Ciri clenched her fist. She could blink them out easily. She started to pull the power up anyway.
It was then that Kelpie made a sound. Ciri turned to her. Kelpie was on her feet, and whatever was happening to her, it was not an injury. Her eyes were brighter than the fire in her mane, and each breath she let out came with actual flame. The air inside the ice walls had gotten warmer.
"Kelpie?" Ciri said.
The light started at Kelpie's hooves and moved up. Bright enough to force a squint. It built for several seconds, and when it peaked it kept building. Kelpie's outline spread and grew. Light filled the ring and bounced off every surface until Ciri couldn't look directly at her.
Then the light dimmed, and what stood in the clearing was not a pony.
It was a horse.
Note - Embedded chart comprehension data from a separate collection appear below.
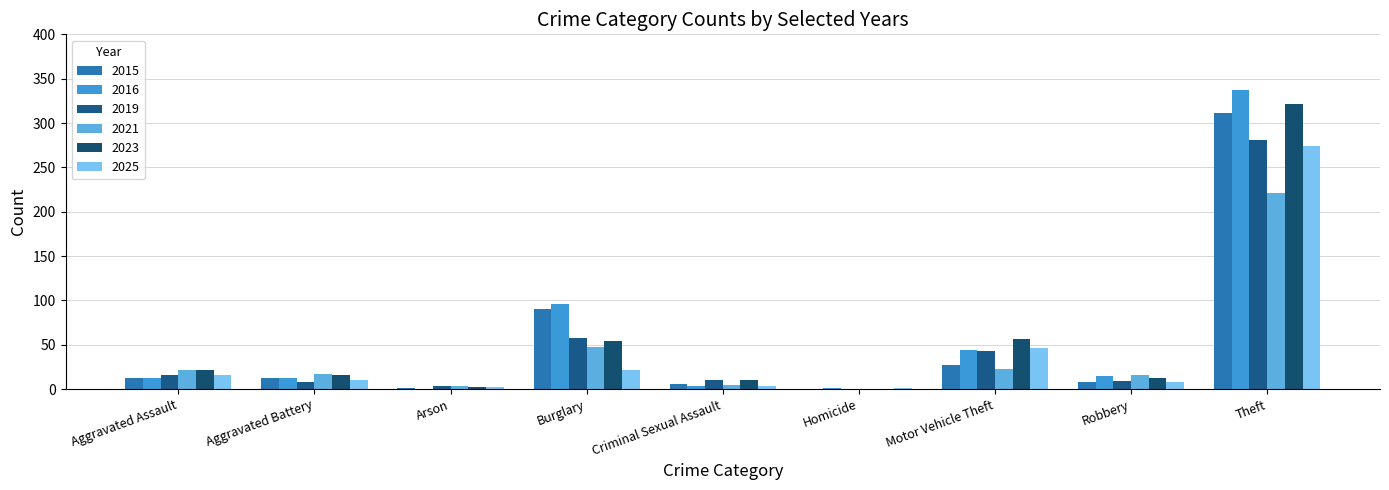

At how many categories does at least one series exceed 287?

1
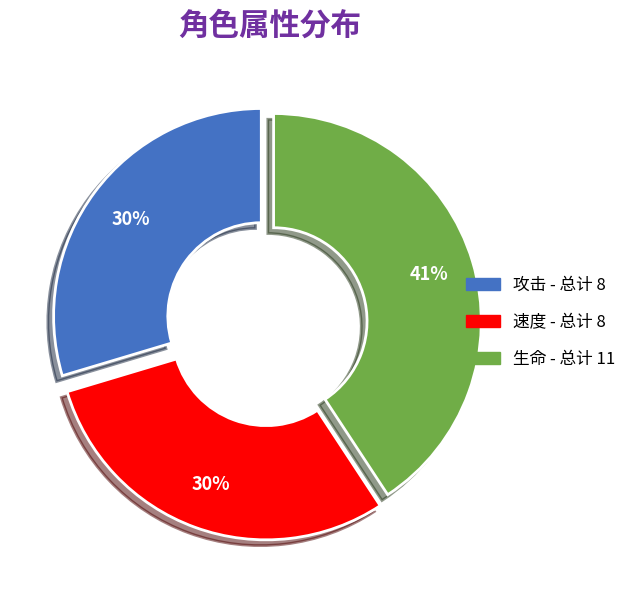

What is the largest slice in the pie chart?

生命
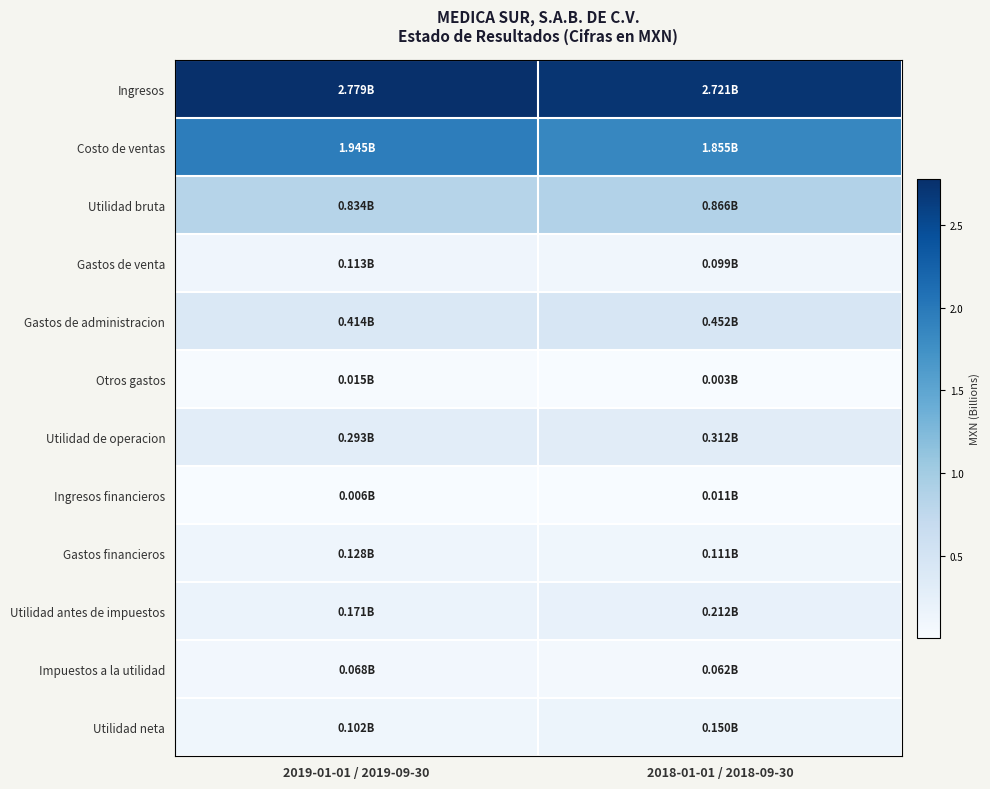

Which label corresponds to the largest value in the chart?

2019-01-01 / 2019-09-30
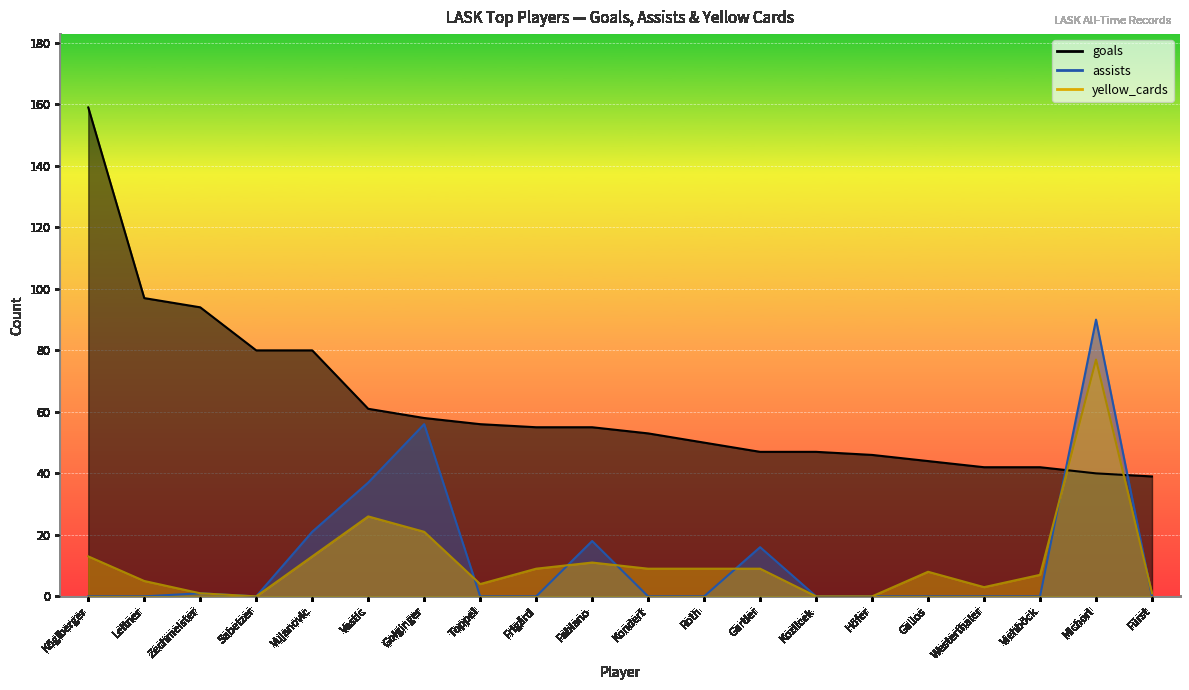

What is the sum of the assists values at Fabiano and Kozlicek?

18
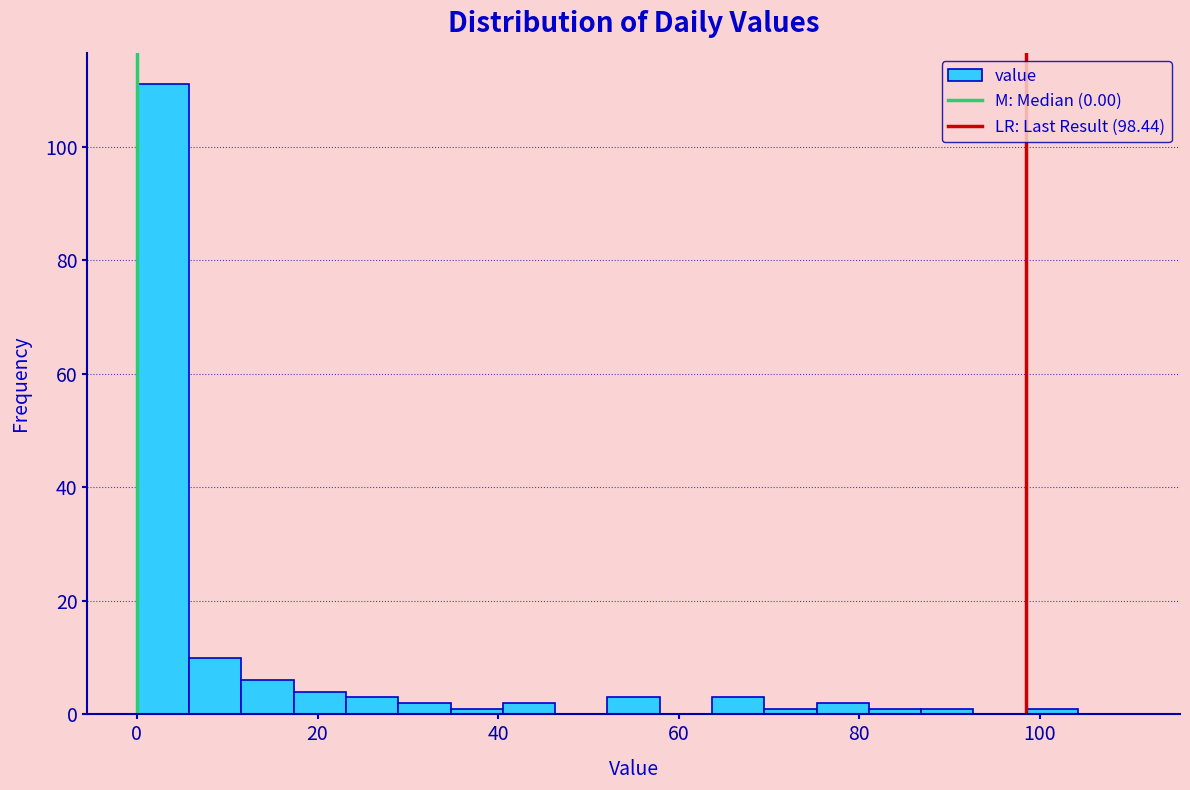

Read against the x-axis, roughly where is the centre of the tallest bar?

2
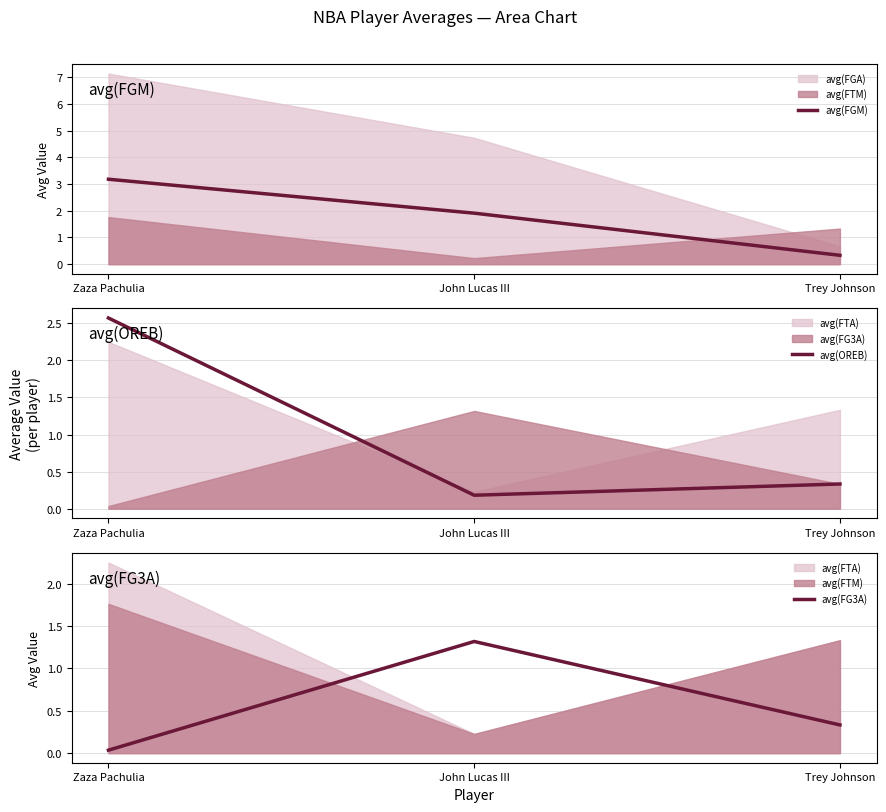

How many lines are shown in the chart?

3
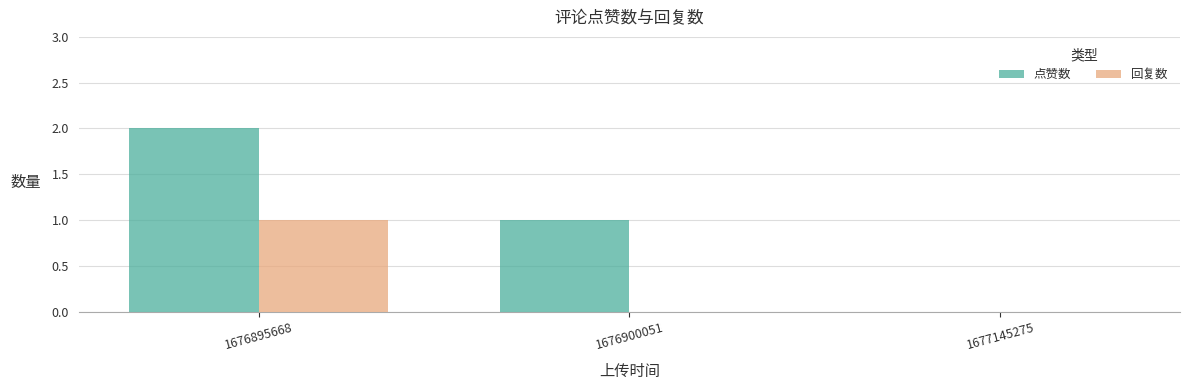

What is the sum of the 点赞数 values at 1676895668 and 1677145275?

2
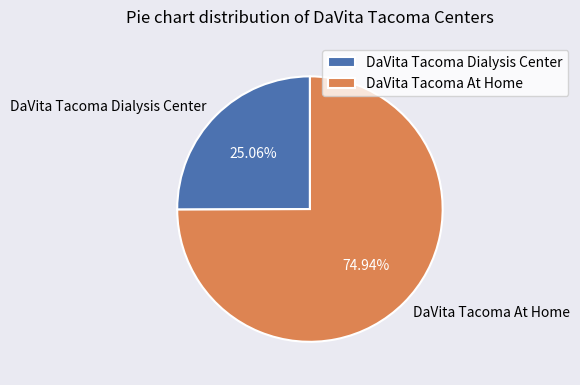

How many segments does this pie chart have?

2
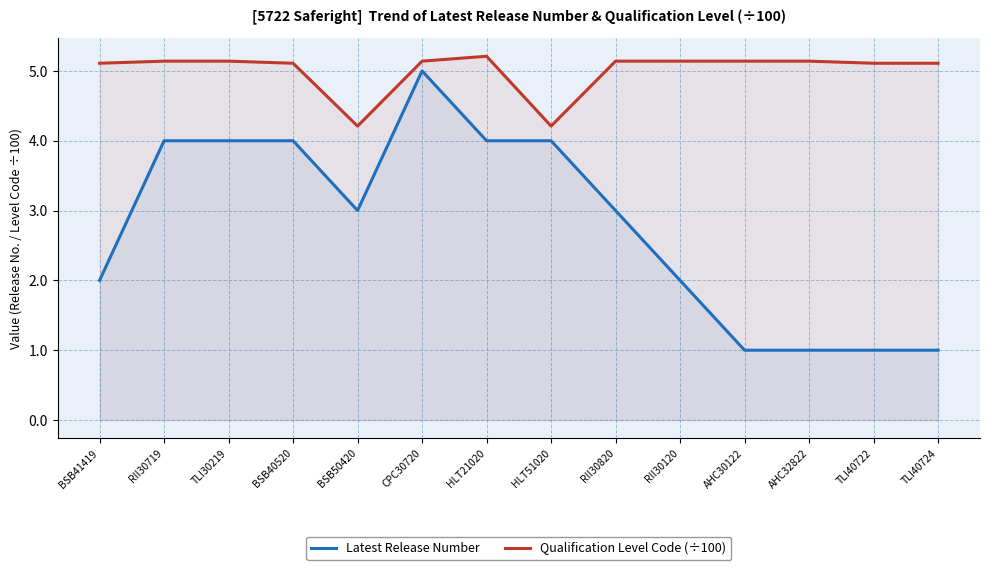

Where is the first local minimum for Latest Release Number?

BSB50420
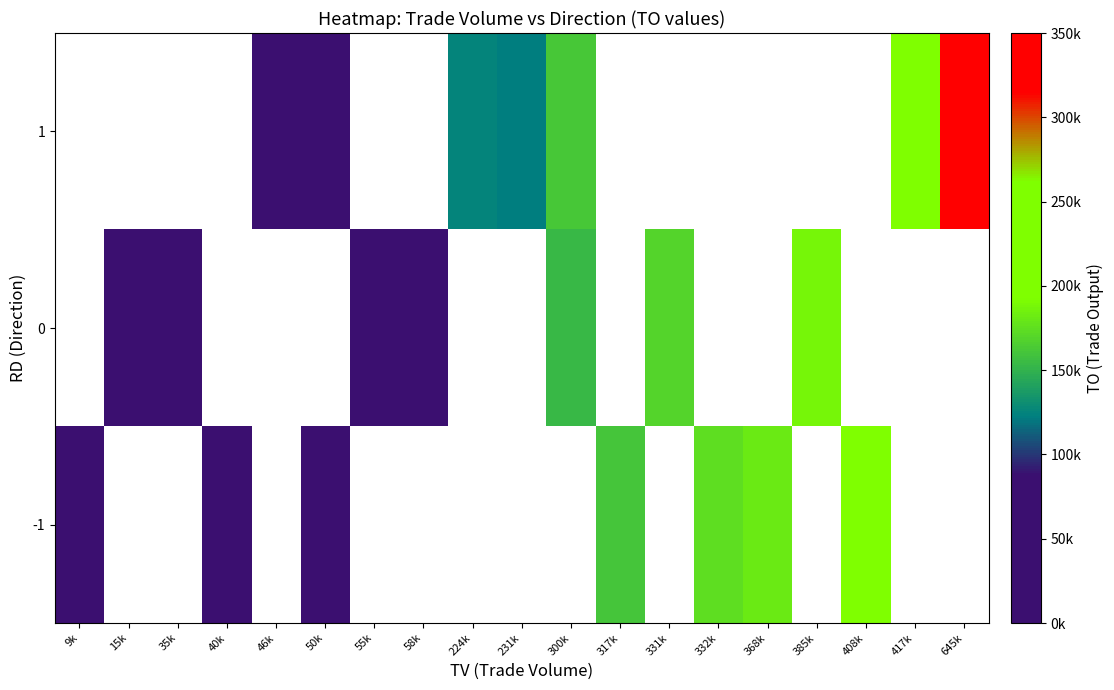

What is the smallest value displayed?

4270.0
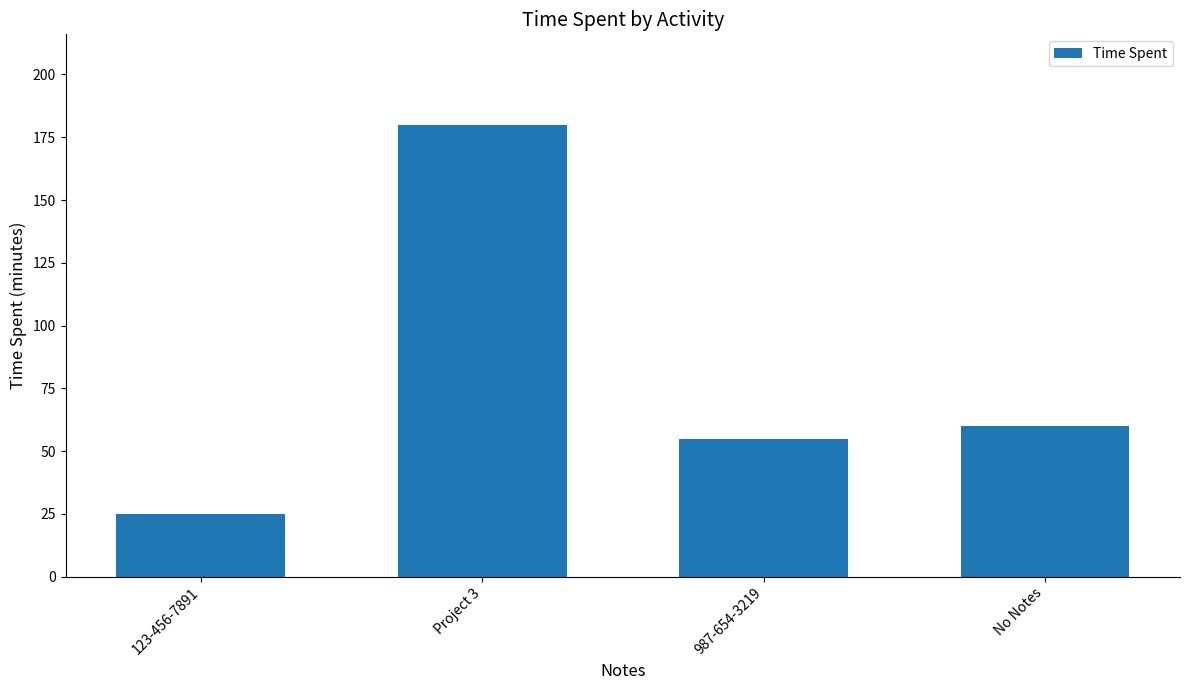

True or false: the data shows 55 at 987-654-3219.

True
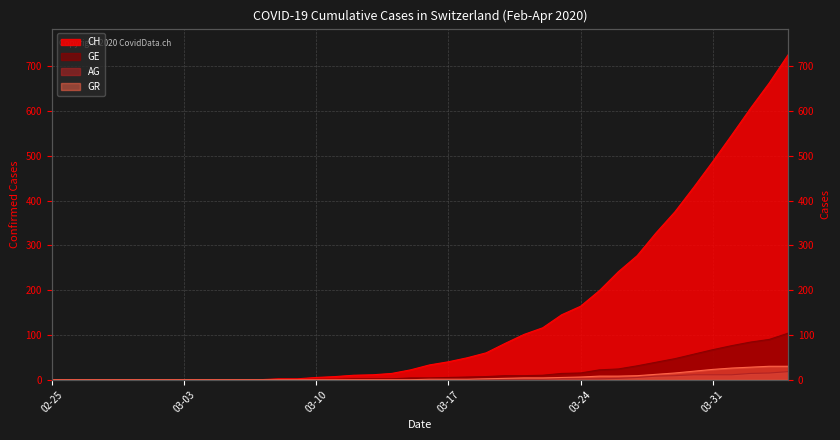

What is the sum of all CH values?

5740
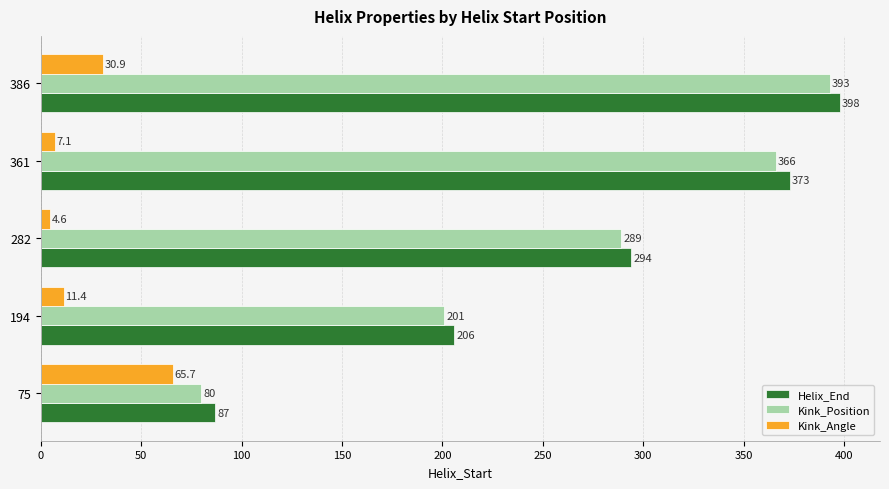

What are all the series names shown in the legend?

Helix_End, Kink_Position, Kink_Angle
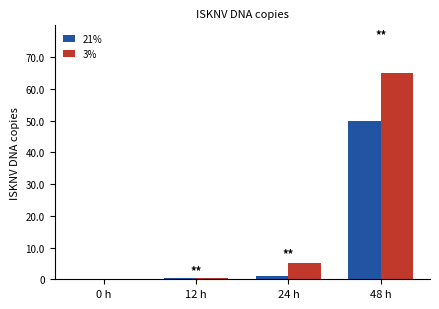

What are all the series names shown in the legend?

21%, 3%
Fire from hoof to mane, tall enough that Ciri had to look up to see her face, steam rising from every hoofprint in the wet mud. Kelpie shook her head once and the fire along her mane flared out and settled longer and wilder than before. Two and a half times the size she had been, and she had no interest in standing still. She had become a Rapidash.
"Nice Kelpie!" Ciri grabbed the mane and swung up.
Finn looked at the horse, then at Chip, then swung himself up behind Ciri with Chip held by the stomach. "Well... that was convenient."
Chip made a grumbling sound.
Finn looked down at him. "When are you going to evolve?"
Chip made a noise back that very clearly suggested Finn might try being patient.
Ciri looked back at both of them. "Ready?"
Finn settled the lightsaber across his knees. "As I'll ever be."
Finn spread one hand and the ice walls drove outward in four directions, slabs thrown into the path of the nearest horses, pinning two and scattering the rest. Kelpie went galloping before the gap was fully clear.
The first stride put them through the Hunt's line. The second put them into open ground between the trees. Each hoof left fire behind it in the mud, and the trails burned for a few seconds after she passed, flame running along the roots and into the water.
A hound broke from cover and lunged for Kelpie's flank. Its armor met her fire, and the ice softened and peeled. The hound hit the ground shedding its icy skin. Riders pushed their horses hard on both sides and drew up fast. Finn turned around in the saddle and put two bursts into the left-side rider, swung right and fired again. Riders died and fell off their horses, yet more still closed in. The Rapidash could see the signal shining ahead through the canopy.
Kelpie ran straight for it.
The Hunt's horses were fast, but Kelpie was faster. The gap widened with every gallop. Finn worked the rifle and stripped the few that kept pace, and by the time Kelpie broke clear of the tree cover, the pursuit had thinned to nothing worth worrying about.
The signal was still ahead of them. Kelpie kept running.